Matrix Inverse Algorithm
Algorithm
The matrix inverse algorithm is an algorithm which either:
or:
- $(2): \quad$ determines that such an inverse does not exist.
Let $\mathbf A$ be the $n \times n$ square matrix in question.
Let $\mathbf I$ be the unit matrix of order $n$.
- Step $0$: Create the augmented matrix $\begin {bmatrix} \mathbf A & \mathbf I \end {bmatrix}$.
- Step $1$: Perform elementary row operations until $\begin {bmatrix} \mathbf A & \mathbf I \end {bmatrix}$ is in reduced echelon form.
By Matrix is Row Equivalent to Reduced Echelon Matrix, this is possible.
By Reduced Echelon Matrix is Unique, this process is well-defined.
Call this new augmented matrix $\begin {bmatrix} \mathbf H & \mathbf C \end {bmatrix}$.
- Step $2$:
- If $\mathbf H = \mathbf I$, then take $\mathbf C = \mathbf A^{-1}$.
- If $\mathbf H \ne \mathbf I$, $\mathbf A$ is not invertible.
Proof
Suppose $\begin {bmatrix} \mathbf A & \mathbf I \end {bmatrix}$ can be transformed into an upper triangular matrix with no zeroes on its main diagonal.

**Task to carry out:**
Reproduce the matrix inverse algorithm text above in full, character for character.

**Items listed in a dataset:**
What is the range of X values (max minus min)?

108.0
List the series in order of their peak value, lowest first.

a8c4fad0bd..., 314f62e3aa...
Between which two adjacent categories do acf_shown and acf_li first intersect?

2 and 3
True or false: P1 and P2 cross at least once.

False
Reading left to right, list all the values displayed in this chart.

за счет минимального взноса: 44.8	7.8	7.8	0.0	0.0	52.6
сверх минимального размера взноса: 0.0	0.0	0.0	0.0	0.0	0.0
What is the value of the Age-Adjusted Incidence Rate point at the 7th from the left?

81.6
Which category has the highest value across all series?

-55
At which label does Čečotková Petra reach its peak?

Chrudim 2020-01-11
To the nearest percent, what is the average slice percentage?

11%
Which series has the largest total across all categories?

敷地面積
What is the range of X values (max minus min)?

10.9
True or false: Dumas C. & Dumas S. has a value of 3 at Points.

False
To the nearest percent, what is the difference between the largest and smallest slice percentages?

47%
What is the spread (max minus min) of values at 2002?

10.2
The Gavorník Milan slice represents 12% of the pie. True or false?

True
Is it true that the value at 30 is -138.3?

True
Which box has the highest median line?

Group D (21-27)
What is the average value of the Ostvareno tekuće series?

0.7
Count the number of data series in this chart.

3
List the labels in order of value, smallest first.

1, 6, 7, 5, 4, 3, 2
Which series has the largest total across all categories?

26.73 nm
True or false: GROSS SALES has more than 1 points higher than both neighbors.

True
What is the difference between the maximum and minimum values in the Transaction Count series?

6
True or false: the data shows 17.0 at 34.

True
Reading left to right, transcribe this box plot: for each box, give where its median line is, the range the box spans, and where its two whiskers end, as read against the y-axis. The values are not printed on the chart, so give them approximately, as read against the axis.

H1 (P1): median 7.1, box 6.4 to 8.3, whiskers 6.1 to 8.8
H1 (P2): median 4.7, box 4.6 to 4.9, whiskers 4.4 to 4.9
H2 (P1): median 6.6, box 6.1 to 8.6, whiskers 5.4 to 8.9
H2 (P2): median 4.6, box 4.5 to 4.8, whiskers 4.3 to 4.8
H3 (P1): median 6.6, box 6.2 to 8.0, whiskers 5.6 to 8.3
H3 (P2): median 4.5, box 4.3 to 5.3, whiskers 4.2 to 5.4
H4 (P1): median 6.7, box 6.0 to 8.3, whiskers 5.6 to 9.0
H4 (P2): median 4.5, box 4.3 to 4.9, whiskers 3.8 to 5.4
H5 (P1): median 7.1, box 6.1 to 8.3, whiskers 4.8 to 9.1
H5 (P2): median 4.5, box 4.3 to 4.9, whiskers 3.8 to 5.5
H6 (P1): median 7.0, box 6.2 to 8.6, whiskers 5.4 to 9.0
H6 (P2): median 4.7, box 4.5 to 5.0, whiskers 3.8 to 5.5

**Worked solution:**
Matrix Inverse Algorithm
Algorithm
The matrix inverse algorithm is an algorithm which either:
or:
- $(2): \quad$ determines that such an inverse does not exist.
Let $\mathbf A$ be the $n \times n$ square matrix in question.
Let $\mathbf I$ be the unit matrix of order $n$.
- Step $0$: Create the augmented matrix $\begin {bmatrix} \mathbf A & \mathbf I \end {bmatrix}$.
- Step $1$: Perform elementary row operations until $\begin {bmatrix} \mathbf A & \mathbf I \end {bmatrix}$ is in reduced echelon form.
By Matrix is Row Equivalent to Reduced Echelon Matrix, this is possible.
By Reduced Echelon Matrix is Unique, this process is well-defined.
Call this new augmented matrix $\begin {bmatrix} \mathbf H & \mathbf C \end {bmatrix}$.
- Step $2$:
- If $\mathbf H = \mathbf I$, then take $\mathbf C = \mathbf A^{-1}$.
- If $\mathbf H \ne \mathbf I$, $\mathbf A$ is not invertible.
Proof
Suppose $\begin {bmatrix} \mathbf A & \mathbf I \end {bmatrix}$ can be transformed into an upper triangular matrix with no zeroes on its main diagonal.